Container is a link :thinking:

# ls -la /etc/resolv.conf 
lrwxrwxrwx 1 root root 39 Aug 24 21:39 /etc/resolv.conf -> ../run/systemd/resolve/stub-resolv.conf

Do I need to overwrite ./run/systemd/resolve/stub-resolv.conf ?

I use 18.04 or 20.04 with no luck.

lxc init ubuntu:18.04 c100 -p rnic2
lxc init ubuntu:20.04 c101 -p rnic2
config:
  user.user-data: |
    runcmd:
      - truncate -s 0 /etc/resolv.conf
      - echo 'nameserver 8.8.8.8' >> /etc/resolv.conf
      - echo 'nameserver 1.1.1.1' >> /etc/resolv.conf
      - echo 'nameserver 1.1.1.1' >> /etc/resolv2.conf

Looks like runcmd or bootcmd are ignored.

Ignoring DNS for the moment.

How are you currently configuring the IPs on eth0 inside the container?

Ok, after creating container I simply execute lxc config device override c100 eth0 ipv4.address=X.X.X.126 and this creates container section:

devices:
  eth0:
    ipv4.address: X.X.X.126
    nictype: routed
    type: nic

And does that work? Normally the default DHCP client inside the container will wipe the IP config from eth0 when the container starts?

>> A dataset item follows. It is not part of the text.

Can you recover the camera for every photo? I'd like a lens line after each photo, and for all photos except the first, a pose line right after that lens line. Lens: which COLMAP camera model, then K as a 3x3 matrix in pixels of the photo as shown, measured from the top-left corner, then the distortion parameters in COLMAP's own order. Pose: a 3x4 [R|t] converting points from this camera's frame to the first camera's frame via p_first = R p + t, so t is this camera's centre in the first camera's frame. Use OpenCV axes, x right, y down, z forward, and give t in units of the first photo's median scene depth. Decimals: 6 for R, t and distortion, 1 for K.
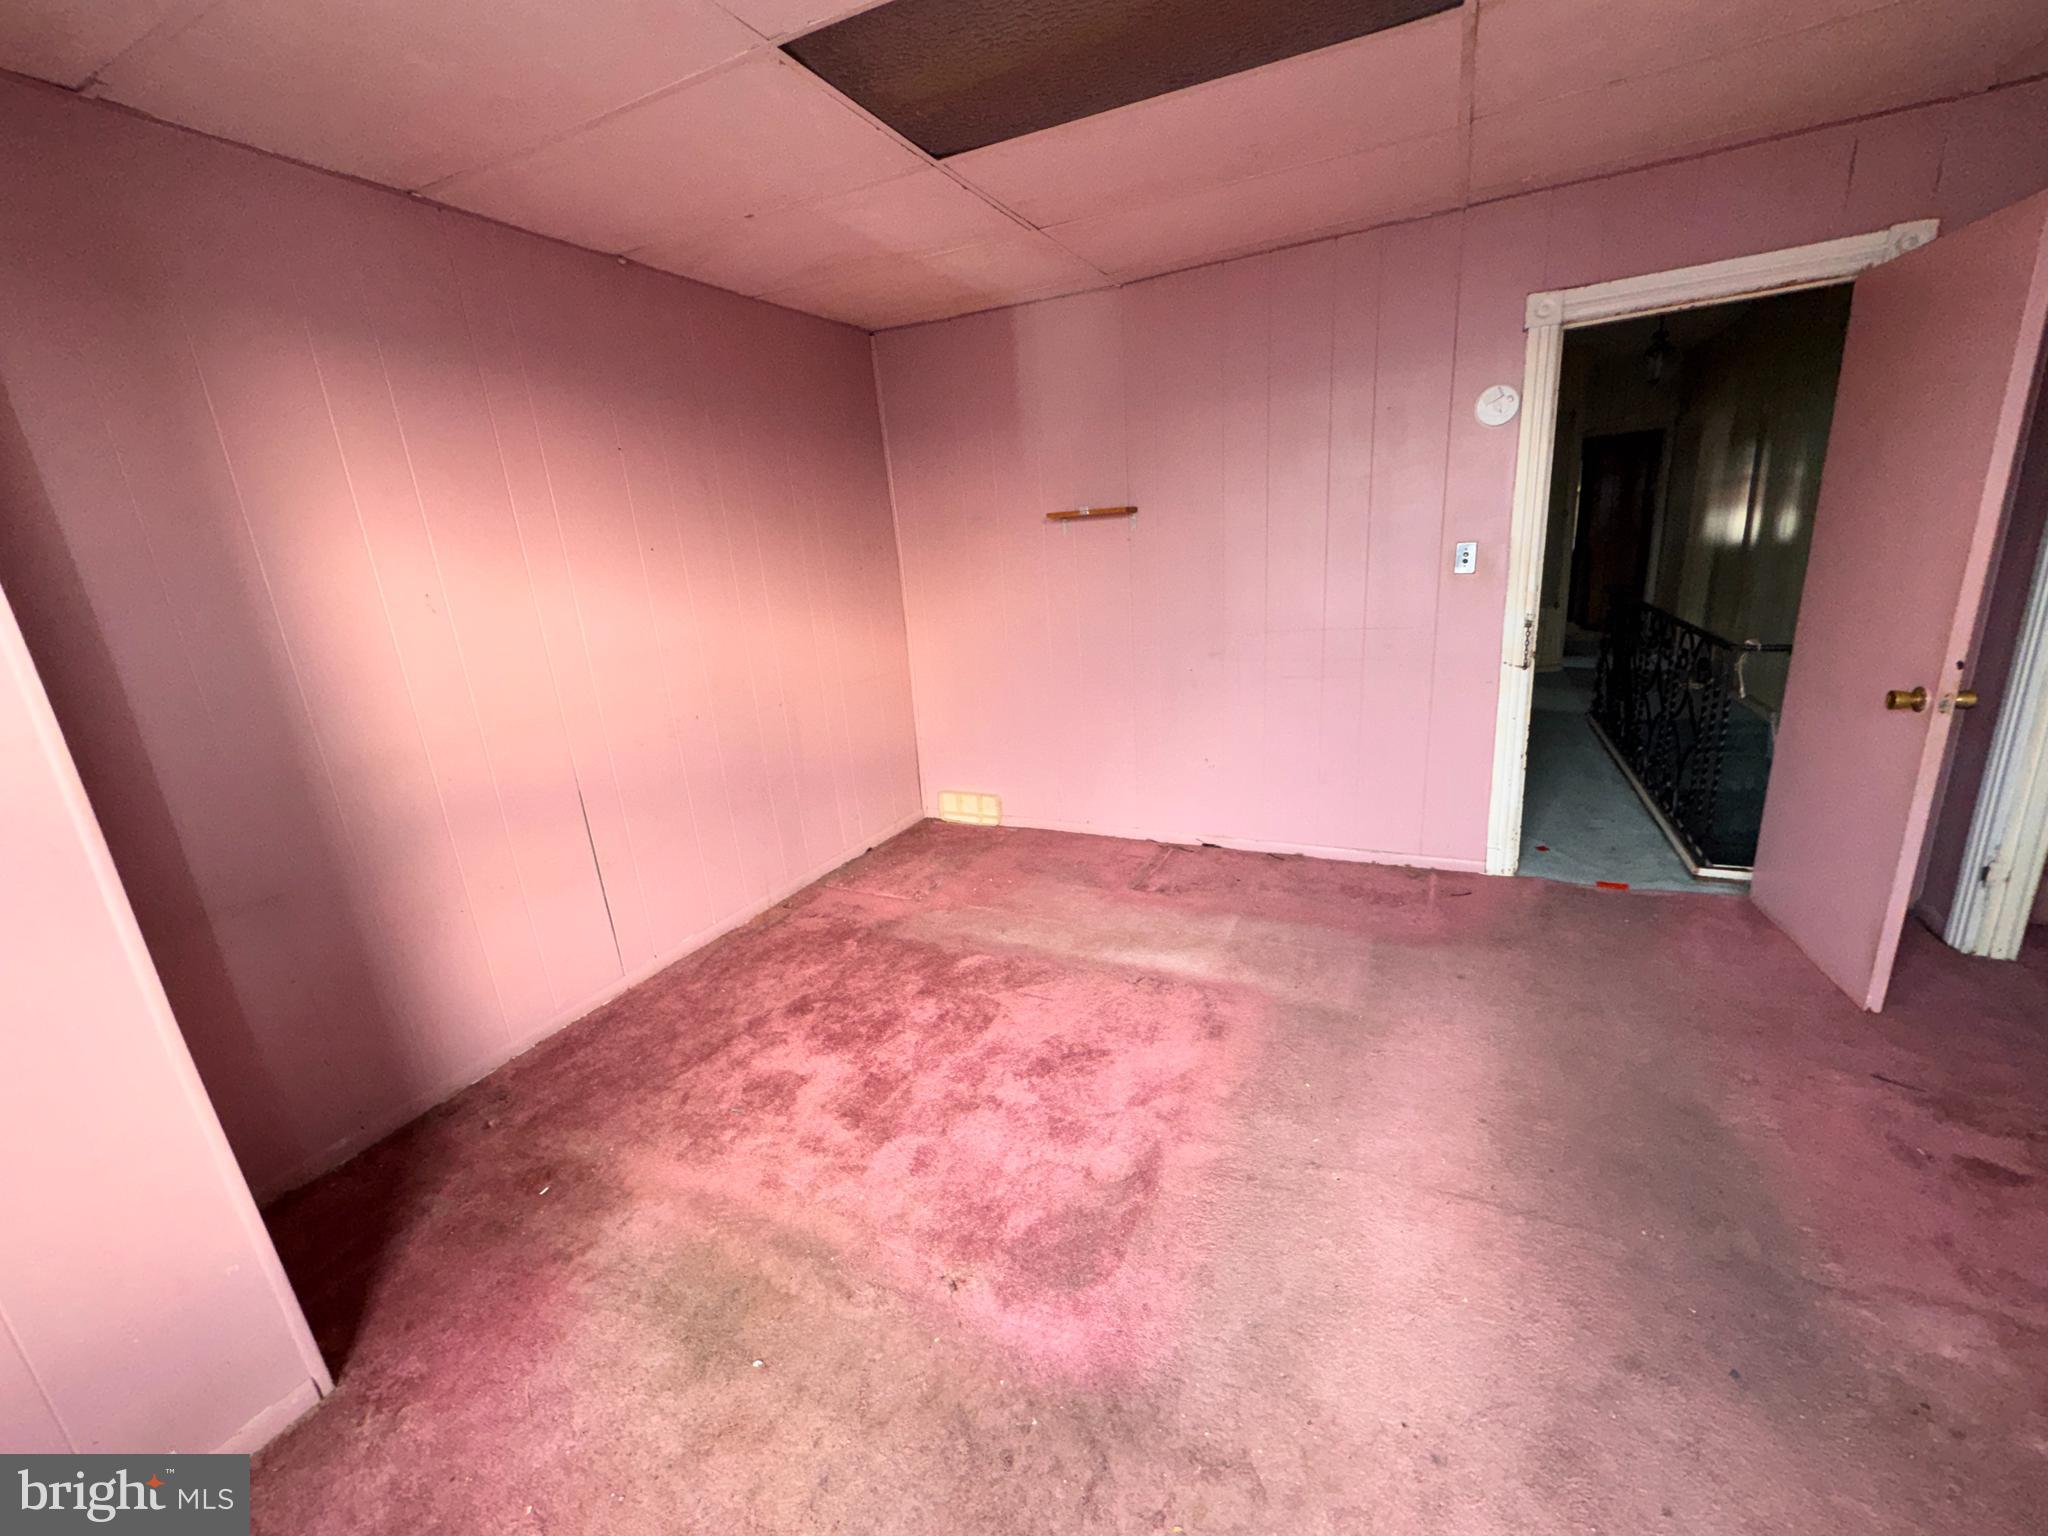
lens RADIAL K [[819.7, 0, 1023.1], [0, 819.7, 764.7], [0, 0, 1]] dist [0.001291, 0.000257]
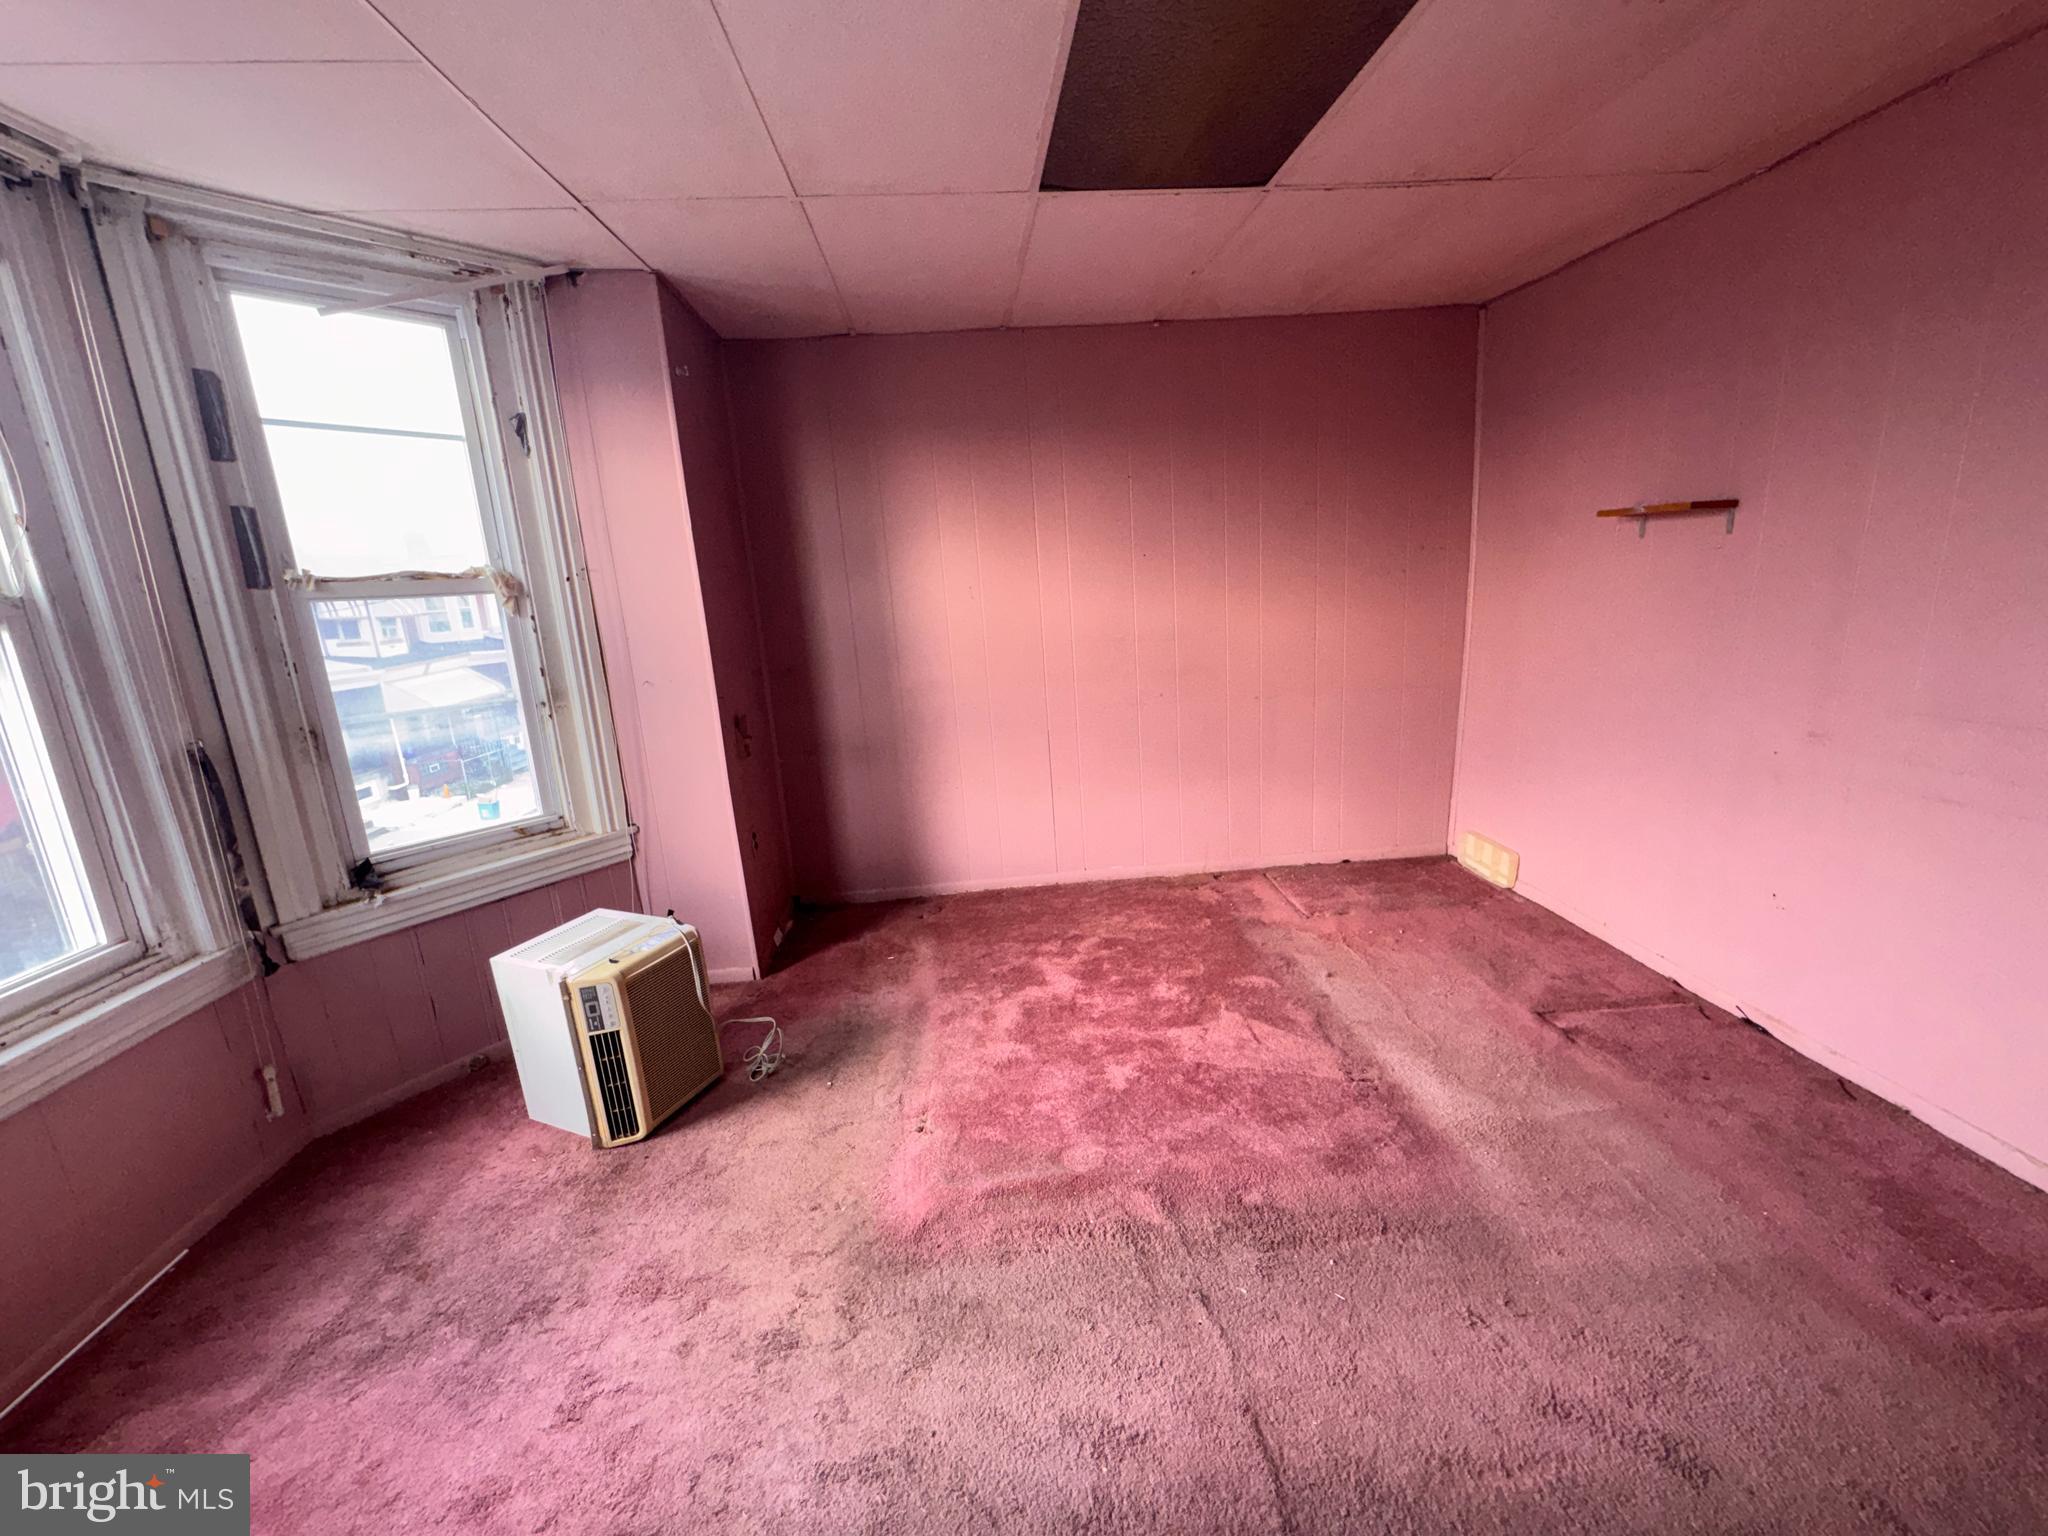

Hence why that article suggests using cloud-init for IP config as well.

What do you you see for ip a and ip r inside the container?

Yes with your help, you forget :wink:
Removing default netplan config inside container do the work.

Right, I didn’t realise those posts were associated to this one.

Because systemd-resolved uses a symlink at /etc/resolv.conf to its only dynamically managed file at /run/systemd/resolve/stub-resolv.conf I suggest that as you’re already manually modifiyng the container (by removing the default netplan config) that you also remove /etc/resolv.conf from your container using:

rm /etc/resolv.conf 

This should then allow you to add the resolve disk you were originally trying.
If that doesn’t work then you could also try specifying the disk’s source as where the /etc/resolv.conf symlink resolves to on our LXD host.